# [PROVIDED PASSAGE]
We learned a lot during our first sprint about the structure and working style of the team, and we were able to develop our idea for the project much further. Going into sprint two we have three main overarching focuses:
- Completing a thorough mechanical design and prototyping phase, and implementing a function mechanical system that introduces a resistor one at a time into the resistor measuring circuit.
- Integrating an LCD screen to output the resistance value measured by the circuit.
- Exploring options for building off the current voltage-divider circuit to be able to measure a large range of resistor values.
Integrated Sprint Deliverable
Over the course of this sprint, we dove into a design process where we ideated different designs for the mechanical system. In our first prototype, we were relying on gravity to make a secure connection in our circuit, which was not ideal. It left room for the resistors to sort of bounce around and “walk” out of place. This would have given us inconsistent results. To continue the original design, we would have had to create some kind of clamping mechanism to come down on our resistors at the right time, which would have added unnecessary motors and complexity to our system.
Realizing this, we decided to rethink our design. We wanted to create a system that would be able to make a secure connection between the resistors and the circuit without adding too many moving parts. We ultimately settled on our most recent design.
Our model for this sprint was a leap. We went from a conveyor with resistor-sized notches to a wheel with resistor sized notches. We also integrated our first prototype of the resistor dispensing system. Our vision for this model is that gravity would roll the resistors down the ramp in the dispenser, they would fall into the crevice between the dispenser wall and the wheel, then get picked up when the wheel spun. The wheel would then push the resistors up against wires connected to the circuit as it spun, creating the solid connection that we needed. And it worked!
Well, it worked once every full wheel rotation if someone was pushing resistors down the ramp. This model showed us where the problems in our thinking and design were. When we first designed our resistor dispenser, we had our ramp ending in 1/4" of flat space since we laser cut our pieces and hadn't altered the straight edge. This was causing the resistors to get stuck before getting onto the wheel.
To fix this, we are going to change around our dispenser design so that gravity helps rather than hinders us. We also found that the resistors were coming into contact with our servo motor after they were measured, causing them to either bend or get flung randomly about. This showed us that we needed to keep this constraint in mind and be mindful of where the resistor leads are relative to other parts as we switch over to our final stepper motor.

# [EXERCISE INSTRUCTIONS]
[1] Answer these questions from the sprint report:
(a) What component is being integrated to output the resistance value the circuit measures?
(b) In the first prototype, what did the team rely on to make a secure connection in the circuit?
(c) How much flat space did the dispenser ramp originally end in?
[2] Carry on writing the sprint report from its final sentence.
The listing after the sprint report comes from a separate source.

# [DATA SHOWN]
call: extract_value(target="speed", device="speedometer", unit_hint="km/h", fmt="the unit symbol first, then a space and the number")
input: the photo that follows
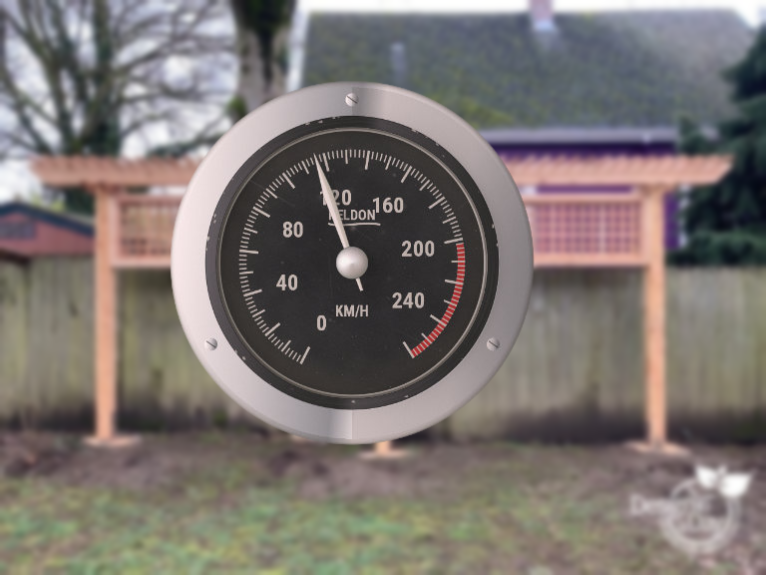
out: km/h 116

# [ANSWERS TO THE TASKS]
[1]
(a) An LCD screen.
(b) Gravity.
(c) 1/4".

[2]
Our main computing task for this sprint was to implement the LCD screen so that, when the resistance of the unknown resistor is being measured, it displays the resistance to the screen, which required integrating with the mechanical and electrical systems.
We used an I2C interface to connect the LCD to the Arduino. This is because if we connected the LCD directly to the Arduino, it would require the use of six pins rather than the two that I2C uses. To implement this we first started by connecting two of the I2C pins to their corresponding analog input pins in the Arduino, and connecting the other two pins to ground and power. We then uploaded an I2C addresss scanner to our Arduino which outputed the address for our display (each I2C interface display has its own built in address).
Next, we downloaded the latest LiquidCrystal library in Arduino that allows an Arduino board to control Liquid Crystal displays (LCDs) based on the Hitachi HD44780 chipset. We used example code from this library to write our own code to control the output of the LCD. We programmed the screen to start with an output of "The Resistance," and change to "The resistance is: (# in Ohms)" when we wanted the circuit to be measuring a resistance.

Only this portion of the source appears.